Some Languages I Am Interested in for this Class
Wamesa (ISO: wad) is a developing Austronesian language spoken by about 5000 people in Indonesia. Due to its situation in the Indonesian/Papua New Guinean region, which is home to the most languages of any country in the world (with the possible exception of Nigeria), speakers of Wamesa commonly speak a multitude of other languages. Indonesian is the most common other language among Wamesa speakers. Wamesa is written in Latin script, using the letters a, b, c, d, e, g, i, j, k, m, n, ng, o, p, r, s, t, u, v, and w. Though many of its words are monomorphemic, Wamesa has many polysynthetic words, sometimes even meaning a whole sentence. This will probably not be hard to find a page's worth of data for.
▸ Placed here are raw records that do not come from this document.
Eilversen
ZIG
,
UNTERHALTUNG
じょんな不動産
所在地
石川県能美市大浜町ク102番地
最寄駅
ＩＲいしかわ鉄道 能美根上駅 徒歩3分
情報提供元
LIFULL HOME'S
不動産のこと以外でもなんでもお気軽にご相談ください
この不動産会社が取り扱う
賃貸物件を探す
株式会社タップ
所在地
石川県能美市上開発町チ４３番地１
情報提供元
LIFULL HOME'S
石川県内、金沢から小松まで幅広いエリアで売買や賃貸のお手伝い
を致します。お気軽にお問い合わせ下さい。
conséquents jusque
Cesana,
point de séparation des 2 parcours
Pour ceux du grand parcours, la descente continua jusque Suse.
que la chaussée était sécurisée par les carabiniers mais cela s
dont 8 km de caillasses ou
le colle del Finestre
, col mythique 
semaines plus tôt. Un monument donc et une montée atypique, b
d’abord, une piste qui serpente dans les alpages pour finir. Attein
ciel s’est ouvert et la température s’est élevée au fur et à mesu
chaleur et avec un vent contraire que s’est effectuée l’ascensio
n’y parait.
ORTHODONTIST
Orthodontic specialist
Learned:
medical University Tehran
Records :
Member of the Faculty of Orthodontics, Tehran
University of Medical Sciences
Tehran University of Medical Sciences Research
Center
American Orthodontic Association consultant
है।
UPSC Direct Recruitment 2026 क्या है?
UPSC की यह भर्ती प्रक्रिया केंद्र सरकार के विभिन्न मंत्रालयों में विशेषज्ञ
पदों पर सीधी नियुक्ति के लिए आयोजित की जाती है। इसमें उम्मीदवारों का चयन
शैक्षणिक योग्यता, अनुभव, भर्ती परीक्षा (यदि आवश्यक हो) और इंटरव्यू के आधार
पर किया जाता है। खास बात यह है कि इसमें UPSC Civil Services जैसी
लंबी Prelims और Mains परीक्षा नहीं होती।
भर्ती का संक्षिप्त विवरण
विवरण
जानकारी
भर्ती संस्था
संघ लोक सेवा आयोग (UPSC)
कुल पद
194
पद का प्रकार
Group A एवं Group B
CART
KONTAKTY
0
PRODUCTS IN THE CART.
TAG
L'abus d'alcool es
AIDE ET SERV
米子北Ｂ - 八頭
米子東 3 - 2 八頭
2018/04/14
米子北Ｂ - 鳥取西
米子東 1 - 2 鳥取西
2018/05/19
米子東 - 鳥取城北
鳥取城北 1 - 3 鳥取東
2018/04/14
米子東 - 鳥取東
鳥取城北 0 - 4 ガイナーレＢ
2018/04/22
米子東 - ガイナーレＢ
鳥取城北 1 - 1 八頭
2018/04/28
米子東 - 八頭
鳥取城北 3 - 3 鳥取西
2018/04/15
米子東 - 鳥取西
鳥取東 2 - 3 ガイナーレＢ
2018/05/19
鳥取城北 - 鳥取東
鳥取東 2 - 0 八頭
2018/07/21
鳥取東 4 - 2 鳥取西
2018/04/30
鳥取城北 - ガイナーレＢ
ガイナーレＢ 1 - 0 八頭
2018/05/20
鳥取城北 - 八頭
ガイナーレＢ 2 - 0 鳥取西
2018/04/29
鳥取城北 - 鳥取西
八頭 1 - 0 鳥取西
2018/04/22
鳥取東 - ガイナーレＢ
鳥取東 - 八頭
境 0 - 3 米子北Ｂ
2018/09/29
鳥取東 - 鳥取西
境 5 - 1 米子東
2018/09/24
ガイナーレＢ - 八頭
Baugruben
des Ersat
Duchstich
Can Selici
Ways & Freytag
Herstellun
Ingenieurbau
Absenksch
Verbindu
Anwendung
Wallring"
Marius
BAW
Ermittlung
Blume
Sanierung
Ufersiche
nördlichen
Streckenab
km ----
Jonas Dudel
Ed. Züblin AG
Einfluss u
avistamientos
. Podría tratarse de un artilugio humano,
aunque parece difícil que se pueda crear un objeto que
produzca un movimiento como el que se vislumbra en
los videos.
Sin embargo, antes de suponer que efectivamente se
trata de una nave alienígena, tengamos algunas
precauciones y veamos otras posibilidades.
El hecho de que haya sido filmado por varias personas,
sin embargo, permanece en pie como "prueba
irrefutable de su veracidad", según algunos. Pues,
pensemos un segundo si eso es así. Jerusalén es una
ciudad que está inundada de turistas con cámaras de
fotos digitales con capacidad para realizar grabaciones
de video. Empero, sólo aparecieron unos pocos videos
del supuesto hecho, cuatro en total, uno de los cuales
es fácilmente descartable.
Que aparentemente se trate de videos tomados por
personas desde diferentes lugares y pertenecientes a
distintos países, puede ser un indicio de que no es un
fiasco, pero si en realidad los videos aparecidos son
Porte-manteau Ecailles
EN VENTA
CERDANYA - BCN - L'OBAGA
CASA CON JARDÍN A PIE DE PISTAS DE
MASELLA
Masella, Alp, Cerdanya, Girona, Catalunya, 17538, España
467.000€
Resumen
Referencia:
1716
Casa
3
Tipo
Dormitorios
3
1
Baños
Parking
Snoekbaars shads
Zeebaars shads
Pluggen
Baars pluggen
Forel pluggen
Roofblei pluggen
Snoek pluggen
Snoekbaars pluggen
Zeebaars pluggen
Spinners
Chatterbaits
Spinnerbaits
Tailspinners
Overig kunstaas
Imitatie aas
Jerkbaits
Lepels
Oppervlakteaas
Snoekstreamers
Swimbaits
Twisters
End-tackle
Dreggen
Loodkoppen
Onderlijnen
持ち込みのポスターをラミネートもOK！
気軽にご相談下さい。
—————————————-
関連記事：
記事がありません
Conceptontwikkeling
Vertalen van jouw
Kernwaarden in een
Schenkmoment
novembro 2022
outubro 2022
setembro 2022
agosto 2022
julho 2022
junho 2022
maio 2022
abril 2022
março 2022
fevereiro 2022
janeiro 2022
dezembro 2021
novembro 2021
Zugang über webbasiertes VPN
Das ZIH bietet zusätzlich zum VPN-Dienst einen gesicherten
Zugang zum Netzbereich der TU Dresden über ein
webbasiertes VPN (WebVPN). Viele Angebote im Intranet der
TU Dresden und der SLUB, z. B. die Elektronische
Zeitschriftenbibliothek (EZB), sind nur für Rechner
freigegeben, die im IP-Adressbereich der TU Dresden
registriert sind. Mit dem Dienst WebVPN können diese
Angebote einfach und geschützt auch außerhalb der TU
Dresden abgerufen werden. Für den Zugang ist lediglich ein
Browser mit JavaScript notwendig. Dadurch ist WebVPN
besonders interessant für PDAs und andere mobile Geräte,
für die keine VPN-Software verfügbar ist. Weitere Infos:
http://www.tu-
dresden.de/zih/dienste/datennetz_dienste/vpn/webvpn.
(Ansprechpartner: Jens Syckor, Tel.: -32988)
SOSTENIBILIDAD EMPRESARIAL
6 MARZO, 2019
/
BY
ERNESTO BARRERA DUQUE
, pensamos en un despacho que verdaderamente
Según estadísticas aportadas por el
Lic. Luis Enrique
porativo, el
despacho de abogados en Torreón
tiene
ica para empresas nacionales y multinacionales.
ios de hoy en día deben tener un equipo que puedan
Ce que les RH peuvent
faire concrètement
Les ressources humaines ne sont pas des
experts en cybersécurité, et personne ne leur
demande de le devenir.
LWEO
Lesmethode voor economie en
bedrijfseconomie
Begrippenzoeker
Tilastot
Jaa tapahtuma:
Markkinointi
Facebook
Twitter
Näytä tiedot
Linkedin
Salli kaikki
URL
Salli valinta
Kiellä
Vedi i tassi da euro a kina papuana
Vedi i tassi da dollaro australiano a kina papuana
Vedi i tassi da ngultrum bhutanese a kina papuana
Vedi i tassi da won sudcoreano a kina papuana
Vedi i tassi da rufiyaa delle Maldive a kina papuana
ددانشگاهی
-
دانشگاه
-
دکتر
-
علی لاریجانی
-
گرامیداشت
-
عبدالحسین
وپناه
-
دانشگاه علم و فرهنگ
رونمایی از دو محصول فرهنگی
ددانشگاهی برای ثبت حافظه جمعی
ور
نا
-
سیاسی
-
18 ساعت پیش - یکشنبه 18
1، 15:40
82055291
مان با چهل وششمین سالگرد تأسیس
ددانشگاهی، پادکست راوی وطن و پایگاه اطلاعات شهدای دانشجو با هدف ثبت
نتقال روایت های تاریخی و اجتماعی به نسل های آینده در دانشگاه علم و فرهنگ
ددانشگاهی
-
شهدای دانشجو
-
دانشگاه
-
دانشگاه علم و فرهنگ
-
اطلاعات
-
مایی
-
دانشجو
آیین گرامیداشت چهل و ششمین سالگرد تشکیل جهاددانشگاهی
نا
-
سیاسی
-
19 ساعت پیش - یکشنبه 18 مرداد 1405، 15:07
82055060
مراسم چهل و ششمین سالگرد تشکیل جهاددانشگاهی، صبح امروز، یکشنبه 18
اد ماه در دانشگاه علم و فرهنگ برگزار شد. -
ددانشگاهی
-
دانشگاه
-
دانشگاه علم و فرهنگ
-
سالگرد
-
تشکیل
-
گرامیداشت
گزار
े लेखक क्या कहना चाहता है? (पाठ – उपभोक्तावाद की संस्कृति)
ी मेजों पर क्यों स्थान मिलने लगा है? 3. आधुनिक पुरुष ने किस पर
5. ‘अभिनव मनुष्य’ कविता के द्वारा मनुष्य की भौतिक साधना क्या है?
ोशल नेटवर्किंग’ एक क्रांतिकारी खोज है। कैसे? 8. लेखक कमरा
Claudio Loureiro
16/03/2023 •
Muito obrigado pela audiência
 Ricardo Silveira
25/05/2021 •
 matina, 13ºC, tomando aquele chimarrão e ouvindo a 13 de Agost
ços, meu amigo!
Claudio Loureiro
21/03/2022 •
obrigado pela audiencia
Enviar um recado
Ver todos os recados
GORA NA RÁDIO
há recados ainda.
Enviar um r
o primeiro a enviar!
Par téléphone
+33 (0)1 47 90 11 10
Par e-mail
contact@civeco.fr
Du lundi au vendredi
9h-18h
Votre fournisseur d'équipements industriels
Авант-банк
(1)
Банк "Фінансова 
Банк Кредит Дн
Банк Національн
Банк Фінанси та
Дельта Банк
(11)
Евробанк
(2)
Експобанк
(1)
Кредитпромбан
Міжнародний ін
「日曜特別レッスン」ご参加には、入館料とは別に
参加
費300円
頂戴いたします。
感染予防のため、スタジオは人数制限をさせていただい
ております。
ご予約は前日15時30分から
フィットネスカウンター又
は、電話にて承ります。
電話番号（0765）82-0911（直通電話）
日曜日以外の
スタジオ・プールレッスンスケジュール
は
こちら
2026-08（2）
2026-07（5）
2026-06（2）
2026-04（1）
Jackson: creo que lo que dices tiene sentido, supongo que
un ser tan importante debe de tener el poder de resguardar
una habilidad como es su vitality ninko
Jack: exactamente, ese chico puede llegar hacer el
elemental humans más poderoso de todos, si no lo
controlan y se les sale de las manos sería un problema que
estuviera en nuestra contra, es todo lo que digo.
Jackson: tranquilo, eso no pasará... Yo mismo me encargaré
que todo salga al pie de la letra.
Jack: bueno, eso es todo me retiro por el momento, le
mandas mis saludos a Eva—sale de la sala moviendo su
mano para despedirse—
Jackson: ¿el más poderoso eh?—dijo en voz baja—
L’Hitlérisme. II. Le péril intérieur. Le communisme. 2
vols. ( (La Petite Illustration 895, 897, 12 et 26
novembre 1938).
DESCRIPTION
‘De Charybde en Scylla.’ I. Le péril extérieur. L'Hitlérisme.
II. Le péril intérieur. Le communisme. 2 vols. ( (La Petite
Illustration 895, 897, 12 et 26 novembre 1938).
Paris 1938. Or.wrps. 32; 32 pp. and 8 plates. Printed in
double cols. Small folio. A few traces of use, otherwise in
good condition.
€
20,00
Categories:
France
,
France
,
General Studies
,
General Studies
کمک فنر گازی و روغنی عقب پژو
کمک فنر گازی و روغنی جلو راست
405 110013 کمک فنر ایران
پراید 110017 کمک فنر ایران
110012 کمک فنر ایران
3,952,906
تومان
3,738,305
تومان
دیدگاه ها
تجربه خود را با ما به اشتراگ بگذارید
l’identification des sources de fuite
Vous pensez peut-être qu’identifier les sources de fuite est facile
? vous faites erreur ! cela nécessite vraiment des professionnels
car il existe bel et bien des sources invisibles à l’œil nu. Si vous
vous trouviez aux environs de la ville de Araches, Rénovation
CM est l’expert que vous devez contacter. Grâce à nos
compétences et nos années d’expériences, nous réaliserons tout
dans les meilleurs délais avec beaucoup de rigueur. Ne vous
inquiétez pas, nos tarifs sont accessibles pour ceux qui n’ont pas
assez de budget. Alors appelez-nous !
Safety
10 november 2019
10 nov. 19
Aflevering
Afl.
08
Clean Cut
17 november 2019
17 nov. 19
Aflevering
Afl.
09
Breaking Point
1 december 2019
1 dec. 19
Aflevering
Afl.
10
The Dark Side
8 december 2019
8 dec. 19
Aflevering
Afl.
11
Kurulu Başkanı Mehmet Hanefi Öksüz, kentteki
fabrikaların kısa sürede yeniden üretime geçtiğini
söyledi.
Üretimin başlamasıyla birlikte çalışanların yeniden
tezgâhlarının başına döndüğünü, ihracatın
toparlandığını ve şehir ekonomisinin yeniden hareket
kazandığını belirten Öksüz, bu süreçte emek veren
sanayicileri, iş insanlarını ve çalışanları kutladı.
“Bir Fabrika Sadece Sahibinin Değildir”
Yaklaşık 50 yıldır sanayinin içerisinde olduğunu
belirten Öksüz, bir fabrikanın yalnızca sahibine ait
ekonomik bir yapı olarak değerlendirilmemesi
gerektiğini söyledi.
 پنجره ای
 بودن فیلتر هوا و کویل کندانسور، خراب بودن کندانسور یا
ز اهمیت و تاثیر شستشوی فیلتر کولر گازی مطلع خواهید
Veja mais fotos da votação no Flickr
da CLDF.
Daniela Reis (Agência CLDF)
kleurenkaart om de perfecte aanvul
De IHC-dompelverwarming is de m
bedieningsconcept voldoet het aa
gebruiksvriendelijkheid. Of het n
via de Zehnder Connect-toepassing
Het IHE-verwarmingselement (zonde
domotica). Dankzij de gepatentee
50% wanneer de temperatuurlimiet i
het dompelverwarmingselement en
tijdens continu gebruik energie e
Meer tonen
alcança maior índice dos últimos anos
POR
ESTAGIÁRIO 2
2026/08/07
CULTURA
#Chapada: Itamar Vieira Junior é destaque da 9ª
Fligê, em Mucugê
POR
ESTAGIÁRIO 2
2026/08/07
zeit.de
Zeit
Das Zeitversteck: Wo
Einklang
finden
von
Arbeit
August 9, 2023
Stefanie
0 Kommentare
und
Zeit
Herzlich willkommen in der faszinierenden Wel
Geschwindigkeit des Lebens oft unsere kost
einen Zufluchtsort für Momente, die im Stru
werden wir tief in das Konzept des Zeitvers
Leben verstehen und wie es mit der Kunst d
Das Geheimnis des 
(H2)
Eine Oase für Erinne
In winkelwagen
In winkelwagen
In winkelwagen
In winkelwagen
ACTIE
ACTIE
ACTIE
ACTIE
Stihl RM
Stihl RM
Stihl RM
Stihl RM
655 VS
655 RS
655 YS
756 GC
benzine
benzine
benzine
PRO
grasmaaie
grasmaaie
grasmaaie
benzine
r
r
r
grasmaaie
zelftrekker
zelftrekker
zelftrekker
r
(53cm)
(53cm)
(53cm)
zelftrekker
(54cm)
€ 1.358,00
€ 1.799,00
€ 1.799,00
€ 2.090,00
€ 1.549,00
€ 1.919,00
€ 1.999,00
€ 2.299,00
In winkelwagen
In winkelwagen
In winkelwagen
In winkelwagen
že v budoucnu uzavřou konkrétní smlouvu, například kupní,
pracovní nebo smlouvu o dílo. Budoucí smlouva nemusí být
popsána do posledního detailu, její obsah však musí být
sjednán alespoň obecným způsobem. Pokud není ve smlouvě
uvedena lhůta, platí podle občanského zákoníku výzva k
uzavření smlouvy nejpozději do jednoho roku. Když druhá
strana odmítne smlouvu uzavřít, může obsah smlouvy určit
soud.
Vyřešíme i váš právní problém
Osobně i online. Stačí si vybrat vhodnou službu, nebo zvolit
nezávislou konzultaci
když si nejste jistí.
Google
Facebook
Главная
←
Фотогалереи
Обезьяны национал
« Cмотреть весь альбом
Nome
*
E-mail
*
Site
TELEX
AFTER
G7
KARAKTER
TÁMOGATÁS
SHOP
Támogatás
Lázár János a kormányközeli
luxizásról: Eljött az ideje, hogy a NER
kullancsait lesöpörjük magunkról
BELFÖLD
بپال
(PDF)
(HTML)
Nahuatl (ISO: nah) is a threatened Uto-Aztecan language spoken by 1.7 million people in the Tlaxcala and Puebla states of Central Mexico. In 1990 there were only 1000 monolingual speakers of Nahuatl. Spanish is by far the most common other language spoken by Nahuatl speakers. It is written using the Latin alphabet. Nahuatl is an agglutinative, polysynthetic language.  This will not be hard to find a page's worth of data for.
Warlpiri (ISO: wbp) is a developing Australian language spoken by 2,510 people in mostly northern-central Australia. While there are myriad languages in the same region where Warlpiri is spoken, English is still the most common other language spoken by Warlpiri speakers. It is written in Latin script. Warlpiri has very few roots, but a plethora of morphemes, meaning it is an agglutinative, synthetic language. This might be a bit difficult to find enough resources for, but definitely not impossible.
- Gasser, E., Windesi Wamesa Morphophonology, (Connecticut: Yale University, 2014), 163
- Launey, M., Compound nouns vs. incorporation in classical Nahuatl (STUF-Language Typology and Universals, 1999), 347–364.